Mesa (master): radeonsi: use optimal order of operations when setting up a compute dispatch

Thu Sep 24 13:19:04 UTC 2020

Module: Mesa
Branch: master
Commit: 0051f2cb2a6092a9907cc6a491a19ce63fc5f0b9
URL:    http://cgit.freedesktop.org/mesa/mesa/commit/?id=0051f2cb2a6092a9907cc6a491a19ce63fc5f0b9

Author: Marek Olšák <marek.olsak at amd.com>
Date:   Sat Sep 19 13:56:20 2020 -0400

radeonsi: use optimal order of operations when setting up a compute dispatch

The order is:
- set registers
- flush caches
- set render condition
- prefetch the shader
- set registers that may be read from memory (indirect draw)
- dispatch

Reviewed-by: Pierre-Eric Pelloux-Prayer <pierre-eric.pelloux-prayer at amd.com>
Part-of: <https://gitlab.freedesktop.org/mesa/mesa/-/merge_requests/6786>

---

 src/gallium/drivers/radeonsi/si_compute.c | 41 +++++++++++++++----------------
 1 file changed, 20 insertions(+), 21 deletions(-)

diff --git a/src/gallium/drivers/radeonsi/si_compute.c b/src/gallium/drivers/radeonsi/si_compute.c
index 700e00870d3..88d99ae0d62 100644
--- a/src/gallium/drivers/radeonsi/si_compute.c
+++ b/src/gallium/drivers/radeonsi/si_compute.c
@@ -444,13 +444,15 @@ static bool si_setup_compute_scratch_buffer(struct si_context *sctx, struct si_s
 
 static bool si_switch_compute_shader(struct si_context *sctx, struct si_compute *program,
                                      struct si_shader *shader, const amd_kernel_code_t *code_object,
-                                     unsigned offset)
+                                     unsigned offset, bool *prefetch)
 {
    struct radeon_cmdbuf *cs = sctx->gfx_cs;
    struct ac_shader_config inline_config = {0};
    struct ac_shader_config *config;
    uint64_t shader_va;
 
+   *prefetch = false;
+
    if (sctx->cs_shader_state.emitted_program == program && sctx->cs_shader_state.offset == offset)
       return true;
 
@@ -495,17 +497,6 @@ static bool si_switch_compute_shader(struct si_context *sctx, struct si_compute
                                 RADEON_PRIO_SCRATCH_BUFFER);
    }
 
-   /* Prefetch the compute shader to TC L2.
-    *
-    * We should also prefetch graphics shaders if a compute dispatch was
-    * the last command, and the compute shader if a draw call was the last
-    * command.
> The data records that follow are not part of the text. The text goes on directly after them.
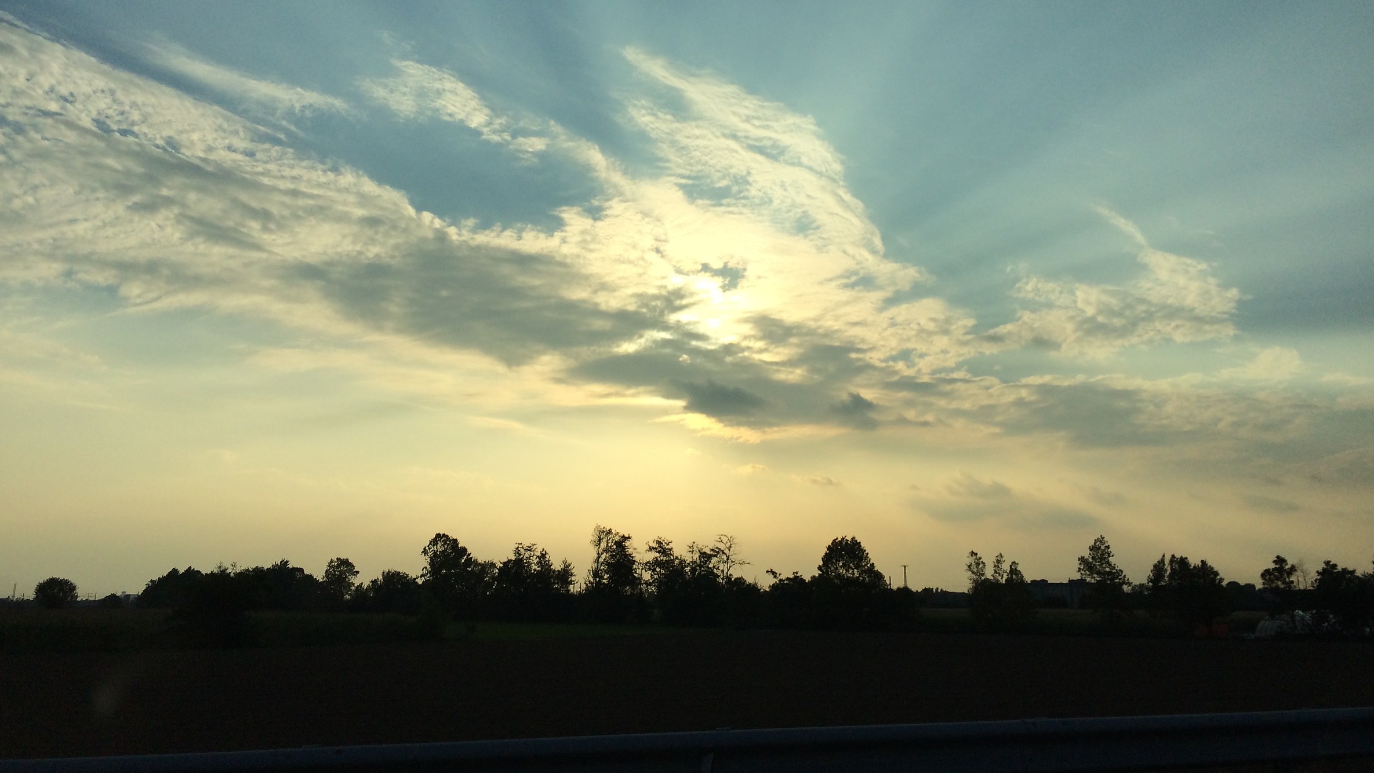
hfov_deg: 61.0
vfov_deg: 36.3
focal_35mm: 32
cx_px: 693
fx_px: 1166
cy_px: 255
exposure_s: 1/5128
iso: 32
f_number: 2.2
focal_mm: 4.15
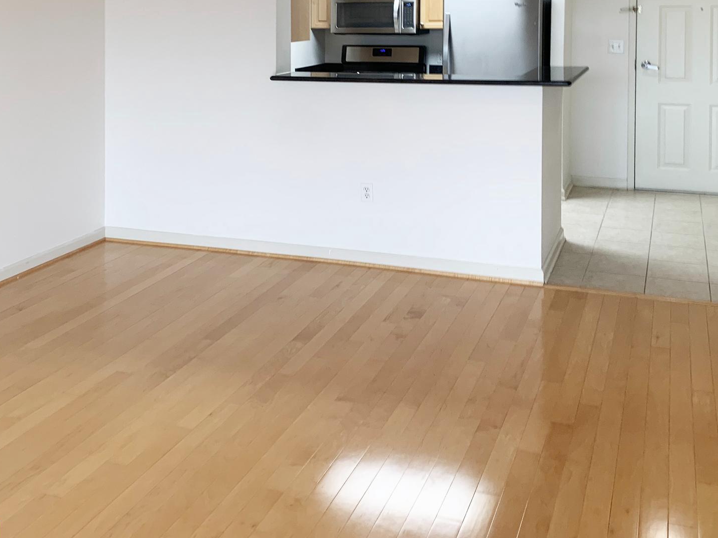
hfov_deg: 50.1
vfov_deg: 38.2
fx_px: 767
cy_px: 179
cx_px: 385
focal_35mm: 37
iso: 50
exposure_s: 1/60
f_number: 1.8
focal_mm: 4.25
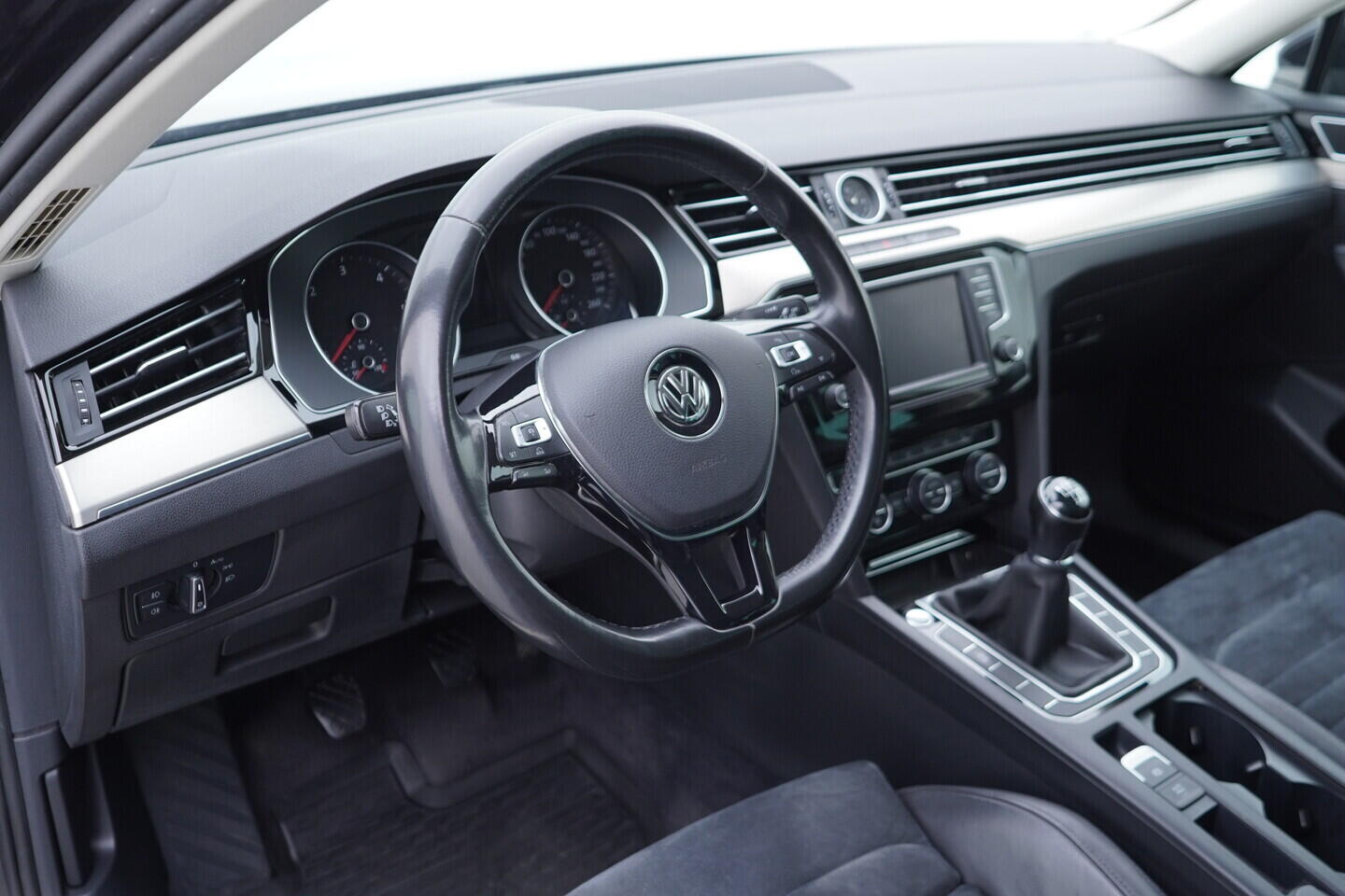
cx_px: 672
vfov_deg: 36.9
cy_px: 448
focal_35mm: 36
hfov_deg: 53.1
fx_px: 1345
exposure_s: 1/40
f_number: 2.8
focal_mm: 24
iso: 250
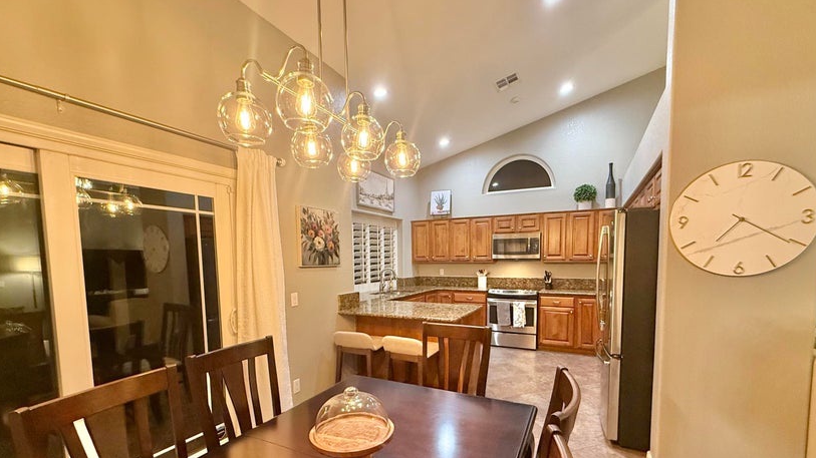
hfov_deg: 99.4
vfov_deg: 66.1
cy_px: 286
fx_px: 346
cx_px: 418
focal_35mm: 16
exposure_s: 1/60
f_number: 2.2
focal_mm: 2.22
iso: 500
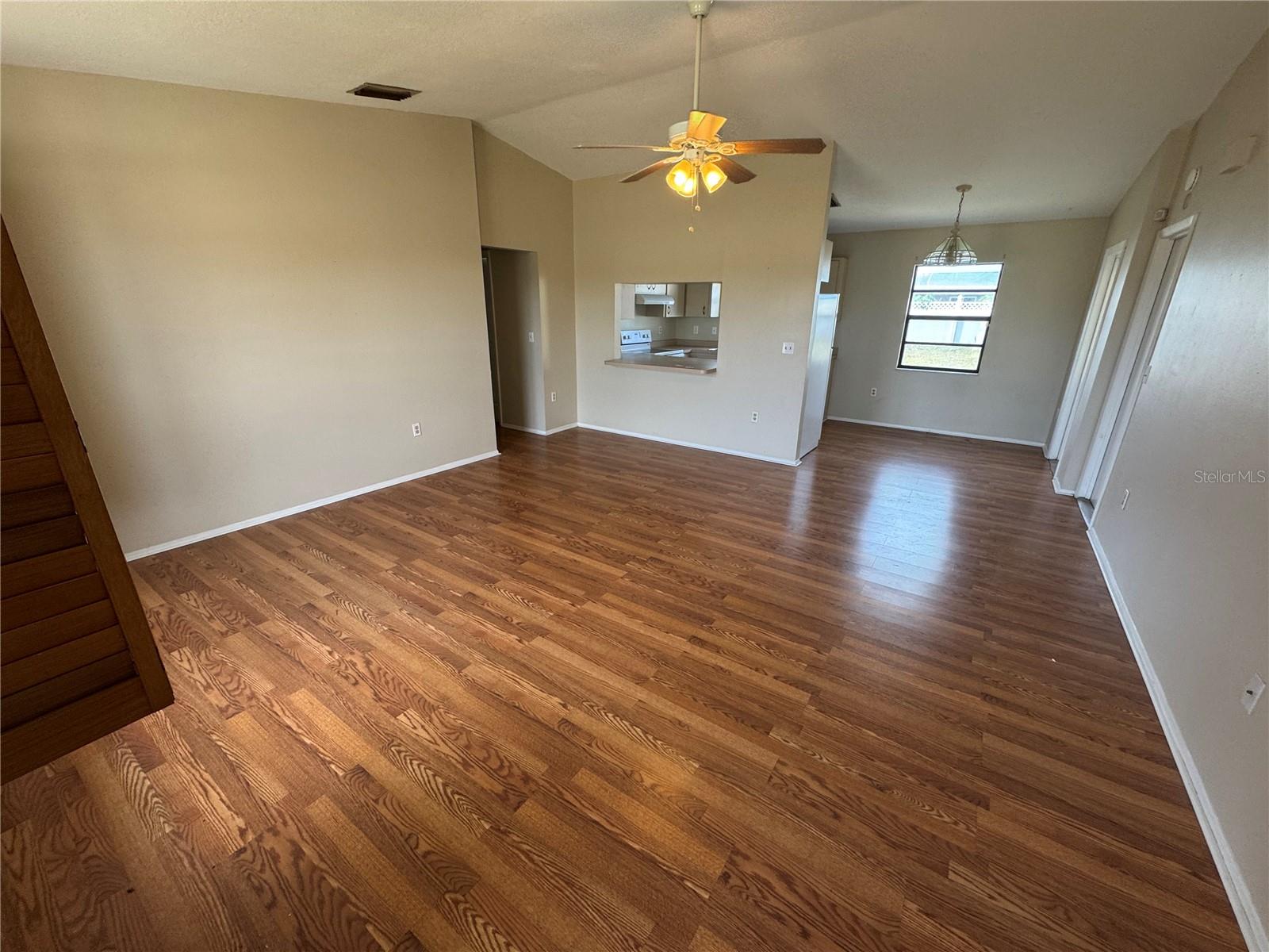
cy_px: 476
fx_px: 513
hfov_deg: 102.1
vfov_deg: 85.7
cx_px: 634
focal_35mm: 14
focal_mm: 2.22
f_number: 2.2
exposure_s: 1/120
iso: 160
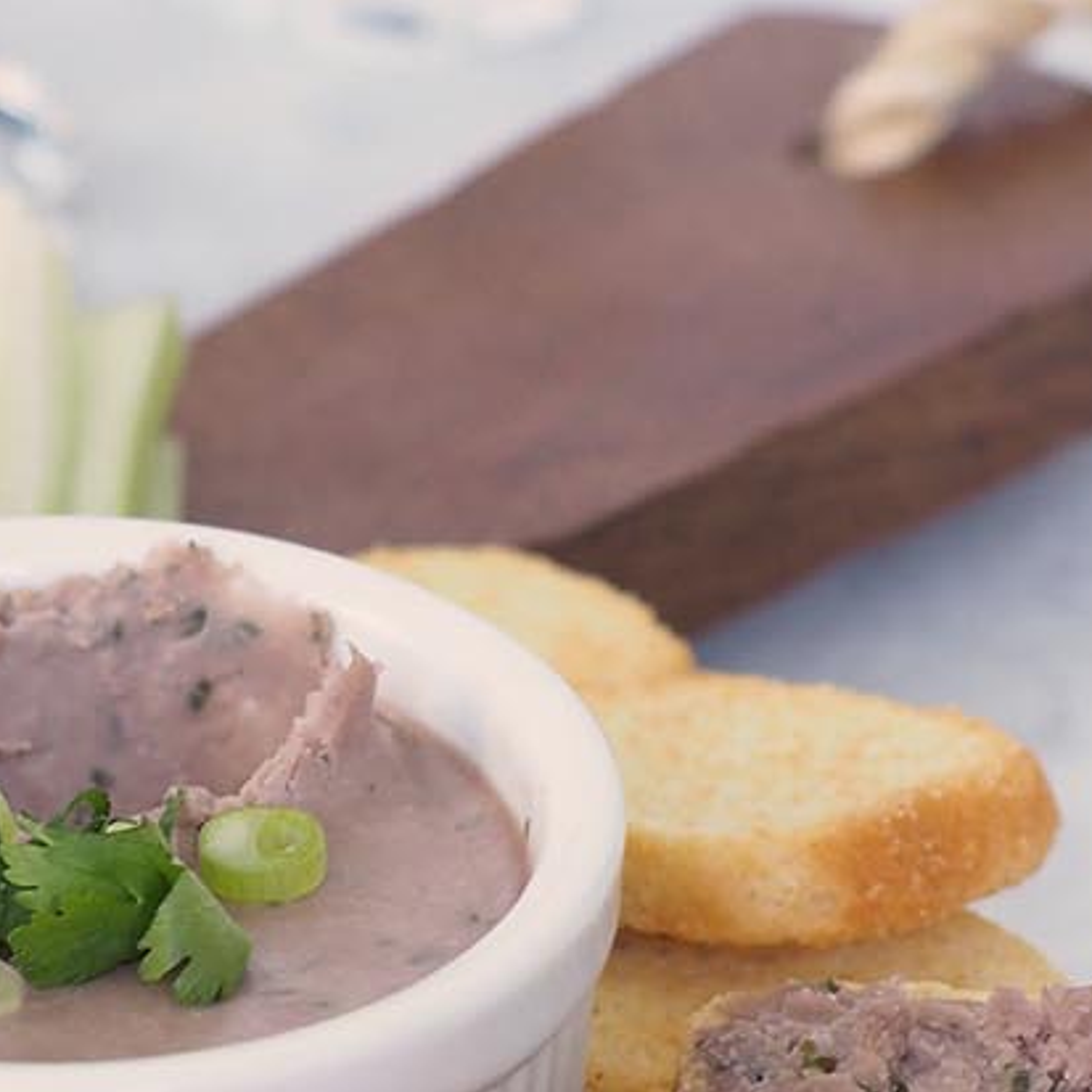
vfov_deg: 7.7
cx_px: 0
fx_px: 8137
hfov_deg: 7.6
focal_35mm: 228
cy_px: 660
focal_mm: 40
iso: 400
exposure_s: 1/100
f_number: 3.5
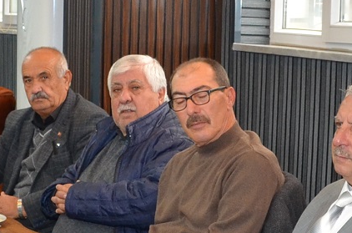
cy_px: 217
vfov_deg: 10.6
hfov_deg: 16.0
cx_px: 215
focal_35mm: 128
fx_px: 1248
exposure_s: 1/60
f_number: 4
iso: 720
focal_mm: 18
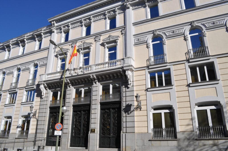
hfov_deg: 67.4
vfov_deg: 47.8
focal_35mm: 27
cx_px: 114
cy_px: 76
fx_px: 171
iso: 200
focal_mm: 18
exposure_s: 1/400
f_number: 10
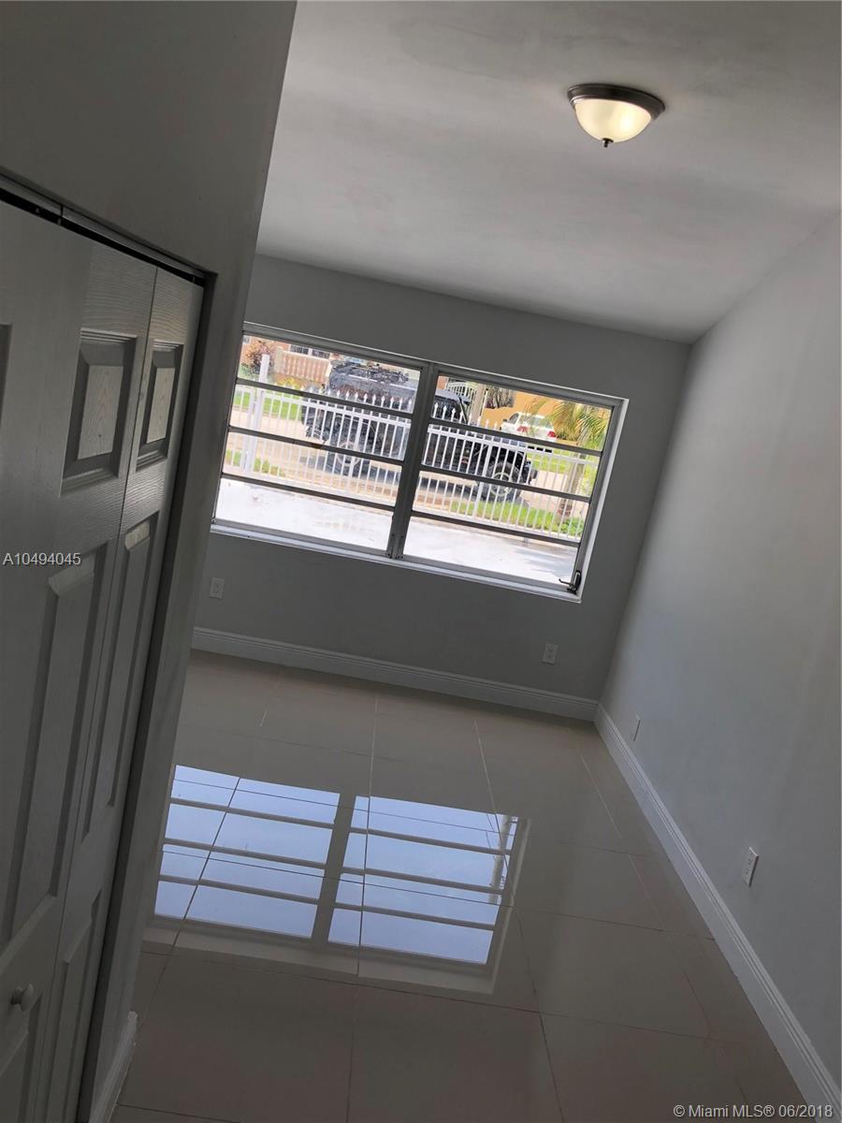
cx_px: 421
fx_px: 908
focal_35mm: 28
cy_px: 562
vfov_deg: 63.4
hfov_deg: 49.7
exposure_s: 1/436
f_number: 1.8
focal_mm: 4
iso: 20
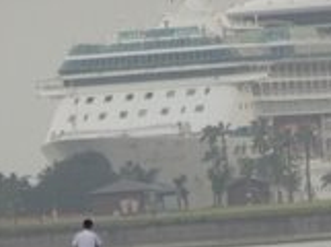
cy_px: 101
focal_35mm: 1707
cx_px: 278
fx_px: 16286
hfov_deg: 1.2
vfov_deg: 0.9
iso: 320
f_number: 6.3
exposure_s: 1/250
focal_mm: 97.48
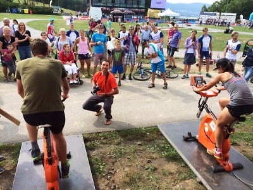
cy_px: 95
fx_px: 212
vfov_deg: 48.2
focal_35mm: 29
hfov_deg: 61.7
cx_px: 126
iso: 32
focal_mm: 4.15
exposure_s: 1/774
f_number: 2.2
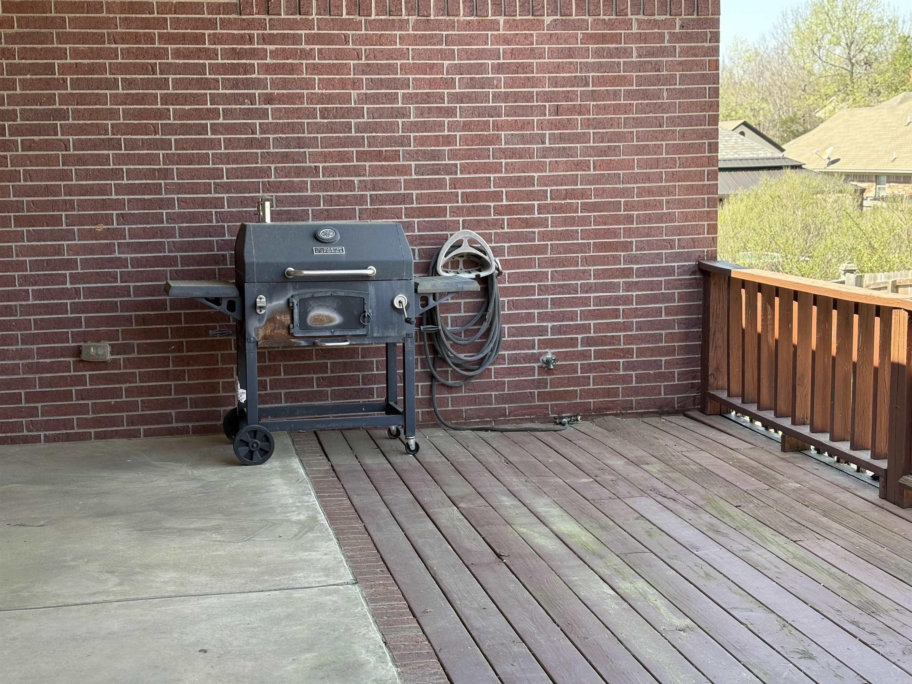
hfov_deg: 36.8
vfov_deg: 28.0
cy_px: 342
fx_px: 1370
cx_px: 456
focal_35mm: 52
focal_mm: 5.96
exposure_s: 1/236
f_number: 1.6
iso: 50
However, that would add more complexity and we're likely
-    * to get a shader state change in that case anyway.
-    */
-   if (sctx->chip_class >= GFX7) {
-      cik_prefetch_TC_L2_async(sctx, &program->shader.bo->b.b, 0, program->shader.bo->b.b.width0);
-   }
-
    shader_va = shader->bo->gpu_address + offset;
    if (program->ir_type == PIPE_SHADER_IR_NATIVE) {
       /* Shader code is placed after the amd_kernel_code_t
@@ -540,6 +531,7 @@ static bool si_switch_compute_shader(struct si_context *sctx, struct si_compute
    sctx->cs_shader_state.offset = offset;
    sctx->cs_shader_state.uses_scratch = config->scratch_bytes_per_wave != 0;
 
+   *prefetch = true;
    return true;
 }
 
@@ -872,20 +864,14 @@ static void si_launch_grid(struct pipe_context *ctx, const struct pipe_grid_info
       sctx->cs_shader_state.initialized = true;
    }
 
-   if (sctx->flags)
-      sctx->emit_cache_flush(sctx);
-
-   if (!si_switch_compute_shader(sctx, program, &program->shader, code_object, info->pc))
+   /* First emit registers. */
+   bool prefetch;
+   if (!si_switch_compute_shader(sctx, program, &program->shader, code_object, info->pc, &prefetch))
       return;
 
    si_upload_compute_shader_descriptors(sctx);
    si_emit_compute_shader_pointers(sctx);
 
-   if (sctx->has_graphics && si_is_atom_dirty(sctx, &sctx->atoms.s.render_cond)) {
-      sctx->atoms.s.render_cond.emit(sctx);
-      si_set_atom_dirty(sctx, &sctx->atoms.s.render_cond, false);
-   }
-
    if (program->ir_type == PIPE_SHADER_IR_NATIVE &&
        unlikely(!si_upload_compute_input(sctx, code_object, info)))
       return;
@@ -900,6 +886,19 @@ static void si_launch_grid(struct pipe_context *ctx, const struct pipe_grid_info
                                 RADEON_PRIO_COMPUTE_GLOBAL);
    }
 
+   /* Registers that are not read from memory should be set before this: */
+   if (sctx->flags)
+      sctx->emit_cache_flush(sctx);
+
+   if (sctx->has_graphics && si_is_atom_dirty(sctx, &sctx->atoms.s.render_cond)) {
+      sctx->atoms.s.render_cond.emit(sctx);
+      si_set_atom_dirty(sctx, &sctx->atoms.s.render_cond, false);
+   }
+
+   /* Prefetch the compute shader to L2. */
+   if (sctx->chip_class >= GFX7 && prefetch)
+      cik_prefetch_TC_L2_async(sctx, &program->shader.bo->b.b, 0, program->shader.bo->b.b.width0);
+
    if (program->ir_type != PIPE_SHADER_IR_NATIVE)
       si_setup_nir_user_data(sctx, info);